Peter Hall from Scion discusses New Zealand’s energy demands and what we should think as a country about how to reduce our carbon footprint.
A country’s economic growth is closely linked to how much energy is being used. High-energy demands can have a big impact on the environment. Peter Hall suggests that, if we want to reduce our country’s carbon footprint, we need to look at how we use carbon-producing fuels. Peter explains that we need to look at three approaches if we want to improve our energy production and consumption overall: increasing energy efficiency of the things we use (for example, fuel efficient cars), improving our conservation efforts (for example, less private car use and more public transport use) and developing fuels with a small carbon footprint (for example, renewable energy and biofuels).
Points of interest
The carbon footprint describes how much carbon dioxide an individual, a business or a country emits. Every time we use a carbon dioxide-emitting fuel, we increase the size of our footprint. As a consequence, people use this term also when they are describing practices and how they affect the environment, for example, a person who recycles or grows their own vegetables in a sustainable way is said to reduce their carbon footprint.

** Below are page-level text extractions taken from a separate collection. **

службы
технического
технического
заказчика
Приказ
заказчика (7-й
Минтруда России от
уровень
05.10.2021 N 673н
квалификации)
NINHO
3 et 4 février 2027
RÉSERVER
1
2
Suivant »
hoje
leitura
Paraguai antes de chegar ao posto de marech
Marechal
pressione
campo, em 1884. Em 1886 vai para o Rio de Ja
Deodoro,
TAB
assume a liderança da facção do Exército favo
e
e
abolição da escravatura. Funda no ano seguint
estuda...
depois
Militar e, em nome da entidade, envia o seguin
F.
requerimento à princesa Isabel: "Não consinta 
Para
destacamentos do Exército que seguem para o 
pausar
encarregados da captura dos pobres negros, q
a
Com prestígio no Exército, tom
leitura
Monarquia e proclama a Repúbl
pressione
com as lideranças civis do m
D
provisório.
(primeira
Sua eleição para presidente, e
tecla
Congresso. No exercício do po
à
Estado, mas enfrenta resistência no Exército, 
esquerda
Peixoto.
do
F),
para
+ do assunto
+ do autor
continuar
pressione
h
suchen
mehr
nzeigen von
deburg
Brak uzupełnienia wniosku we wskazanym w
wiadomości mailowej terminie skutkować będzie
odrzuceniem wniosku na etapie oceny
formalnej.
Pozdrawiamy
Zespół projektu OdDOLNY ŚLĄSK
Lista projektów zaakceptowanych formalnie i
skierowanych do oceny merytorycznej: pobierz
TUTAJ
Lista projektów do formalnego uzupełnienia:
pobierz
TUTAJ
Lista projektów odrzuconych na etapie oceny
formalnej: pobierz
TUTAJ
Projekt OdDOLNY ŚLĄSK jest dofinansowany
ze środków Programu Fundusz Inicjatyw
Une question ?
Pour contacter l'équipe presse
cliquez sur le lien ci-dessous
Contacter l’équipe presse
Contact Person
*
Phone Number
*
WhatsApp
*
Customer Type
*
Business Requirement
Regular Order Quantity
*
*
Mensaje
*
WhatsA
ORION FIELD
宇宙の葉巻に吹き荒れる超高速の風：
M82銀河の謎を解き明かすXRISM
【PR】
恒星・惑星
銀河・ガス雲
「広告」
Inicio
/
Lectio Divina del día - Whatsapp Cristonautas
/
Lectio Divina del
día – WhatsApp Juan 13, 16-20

New Zealand's energy demand is quite large, and economic growth is linked very strongly to energy use, so if you have population growth and economic growth, you tend to have increasing energy demand, and the energy demand is huge. And to make a significant impact on the greenhouse gas footprint of fuels, particularly liquid fuels like petrol and diesel, not only do you need to have more efficient use, which is, you know, having a car which uses less petrol per mile, you need to have conservation, which is use the car less, and ultimately you need to have fuels which have less of a carbon footprint, and that can be things like bio-diesel or bio-ethanol. Because it is a very, very large energy use, and if you reduce it by 10 percent from efficiency gains and another 10 percent from conservation gains, you are still using 80 percent of what we are now, and if you want to reduce your carbon footprint by 50 percent, then you have to find an alternative to fossil fuels.